**What this task involves:** Retype the records in full, keeping each character as it is.

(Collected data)

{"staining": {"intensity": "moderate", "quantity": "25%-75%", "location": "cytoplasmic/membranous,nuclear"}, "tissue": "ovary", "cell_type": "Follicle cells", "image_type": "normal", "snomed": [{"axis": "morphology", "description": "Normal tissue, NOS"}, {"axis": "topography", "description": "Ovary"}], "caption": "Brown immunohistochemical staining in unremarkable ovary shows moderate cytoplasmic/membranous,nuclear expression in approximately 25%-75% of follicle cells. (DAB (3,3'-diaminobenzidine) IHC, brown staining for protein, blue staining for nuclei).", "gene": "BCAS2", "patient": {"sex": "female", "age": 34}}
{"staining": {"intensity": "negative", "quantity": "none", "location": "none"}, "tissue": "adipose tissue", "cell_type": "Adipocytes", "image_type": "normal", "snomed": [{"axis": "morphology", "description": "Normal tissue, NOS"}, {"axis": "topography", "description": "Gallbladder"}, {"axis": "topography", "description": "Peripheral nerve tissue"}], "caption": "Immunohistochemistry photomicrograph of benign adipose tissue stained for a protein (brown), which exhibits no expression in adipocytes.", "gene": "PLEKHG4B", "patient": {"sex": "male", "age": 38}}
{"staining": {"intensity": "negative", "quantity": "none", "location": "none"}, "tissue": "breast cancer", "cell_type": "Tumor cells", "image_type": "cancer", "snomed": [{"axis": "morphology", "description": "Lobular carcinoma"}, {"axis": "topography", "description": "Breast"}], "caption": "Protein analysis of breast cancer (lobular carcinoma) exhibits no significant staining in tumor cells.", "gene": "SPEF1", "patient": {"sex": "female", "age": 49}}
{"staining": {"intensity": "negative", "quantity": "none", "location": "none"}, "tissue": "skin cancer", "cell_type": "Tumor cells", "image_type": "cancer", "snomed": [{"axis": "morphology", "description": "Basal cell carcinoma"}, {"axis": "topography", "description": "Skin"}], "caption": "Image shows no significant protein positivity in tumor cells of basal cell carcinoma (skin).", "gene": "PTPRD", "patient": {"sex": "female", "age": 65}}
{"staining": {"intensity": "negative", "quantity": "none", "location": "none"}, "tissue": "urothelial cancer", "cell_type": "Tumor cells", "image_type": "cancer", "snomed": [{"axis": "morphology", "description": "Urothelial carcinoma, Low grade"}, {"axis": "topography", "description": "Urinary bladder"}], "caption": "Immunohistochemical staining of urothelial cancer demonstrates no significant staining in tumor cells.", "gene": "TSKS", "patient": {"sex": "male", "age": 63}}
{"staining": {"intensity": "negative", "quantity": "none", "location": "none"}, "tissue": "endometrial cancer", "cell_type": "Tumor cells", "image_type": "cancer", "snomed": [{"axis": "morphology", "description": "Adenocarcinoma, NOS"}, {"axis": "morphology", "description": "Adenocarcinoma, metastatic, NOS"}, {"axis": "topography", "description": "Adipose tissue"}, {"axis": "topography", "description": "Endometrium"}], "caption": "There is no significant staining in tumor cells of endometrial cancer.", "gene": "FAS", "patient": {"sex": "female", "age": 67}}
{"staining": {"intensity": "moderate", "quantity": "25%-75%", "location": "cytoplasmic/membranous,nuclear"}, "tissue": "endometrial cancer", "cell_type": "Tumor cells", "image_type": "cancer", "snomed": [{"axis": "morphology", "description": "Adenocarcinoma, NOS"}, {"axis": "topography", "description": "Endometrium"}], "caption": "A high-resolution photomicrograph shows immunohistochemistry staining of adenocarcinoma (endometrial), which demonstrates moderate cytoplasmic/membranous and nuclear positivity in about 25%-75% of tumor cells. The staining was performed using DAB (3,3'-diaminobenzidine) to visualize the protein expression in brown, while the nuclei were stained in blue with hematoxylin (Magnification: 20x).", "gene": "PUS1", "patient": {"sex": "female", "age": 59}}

**Expected answer:**
{"staining": {"intensity": "moderate", "quantity": "25%-75%", "location": "cytoplasmic/membranous,nuclear"}, "tissue": "ovary", "cell_type": "Follicle cells", "image_type": "normal", "snomed": [{"axis": "morphology", "description": "Normal tissue, NOS"}, {"axis": "topography", "description": "Ovary"}], "caption": "Brown immunohistochemical staining in unremarkable ovary shows moderate cytoplasmic/membranous,nuclear expression in approximately 25%-75% of follicle cells. (DAB (3,3'-diaminobenzidine) IHC, brown staining for protein, blue staining for nuclei).", "gene": "BCAS2", "patient": {"sex": "female", "age": 34}}
{"staining": {"intensity": "negative", "quantity": "none", "location": "none"}, "tissue": "adipose tissue", "cell_type": "Adipocytes", "image_type": "normal", "snomed": [{"axis": "morphology", "description": "Normal tissue, NOS"}, {"axis": "topography", "description": "Gallbladder"}, {"axis": "topography", "description": "Peripheral nerve tissue"}], "caption": "Immunohistochemistry photomicrograph of benign adipose tissue stained for a protein (brown), which exhibits no expression in adipocytes.", "gene": "PLEKHG4B", "patient": {"sex": "male", "age": 38}}
{"staining": {"intensity": "negative", "quantity": "none", "location": "none"}, "tissue": "breast cancer", "cell_type": "Tumor cells", "image_type": "cancer", "snomed": [{"axis": "morphology", "description": "Lobular carcinoma"}, {"axis": "topography", "description": "Breast"}], "caption": "Protein analysis of breast cancer (lobular carcinoma) exhibits no significant staining in tumor cells.", "gene": "SPEF1", "patient": {"sex": "female", "age": 49}}
{"staining": {"intensity": "negative", "quantity": "none", "location": "none"}, "tissue": "skin cancer", "cell_type": "Tumor cells", "image_type": "cancer", "snomed": [{"axis": "morphology", "description": "Basal cell carcinoma"}, {"axis": "topography", "description": "Skin"}], "caption": "Image shows no significant protein positivity in tumor cells of basal cell carcinoma (skin).", "gene": "PTPRD", "patient": {"sex": "female", "age": 65}}
{"staining": {"intensity": "negative", "quantity": "none", "location": "none"}, "tissue": "urothelial cancer", "cell_type": "Tumor cells", "image_type": "cancer", "snomed": [{"axis": "morphology", "description": "Urothelial carcinoma, Low grade"}, {"axis": "topography", "description": "Urinary bladder"}], "caption": "Immunohistochemical staining of urothelial cancer demonstrates no significant staining in tumor cells.", "gene": "TSKS", "patient": {"sex": "male", "age": 63}}
{"staining": {"intensity": "negative", "quantity": "none", "location": "none"}, "tissue": "endometrial cancer", "cell_type": "Tumor cells", "image_type": "cancer", "snomed": [{"axis": "morphology", "description": "Adenocarcinoma, NOS"}, {"axis": "morphology", "description": "Adenocarcinoma, metastatic, NOS"}, {"axis": "topography", "description": "Adipose tissue"}, {"axis": "topography", "description": "Endometrium"}], "caption": "There is no significant staining in tumor cells of endometrial cancer.", "gene": "FAS", "patient": {"sex": "female", "age": 67}}
{"staining": {"intensity": "moderate", "quantity": "25%-75%", "location": "cytoplasmic/membranous,nuclear"}, "tissue": "endometrial cancer", "cell_type": "Tumor cells", "image_type": "cancer", "snomed": [{"axis": "morphology", "description": "Adenocarcinoma, NOS"}, {"axis": "topography", "description": "Endometrium"}], "caption": "A high-resolution photomicrograph shows immunohistochemistry staining of adenocarcinoma (endometrial), which demonstrates moderate cytoplasmic/membranous and nuclear positivity in about 25%-75% of tumor cells. The staining was performed using DAB (3,3'-diaminobenzidine) to visualize the protein expression in brown, while the nuclei were stained in blue with hematoxylin (Magnification: 20x).", "gene": "PUS1", "patient": {"sex": "female", "age": 59}}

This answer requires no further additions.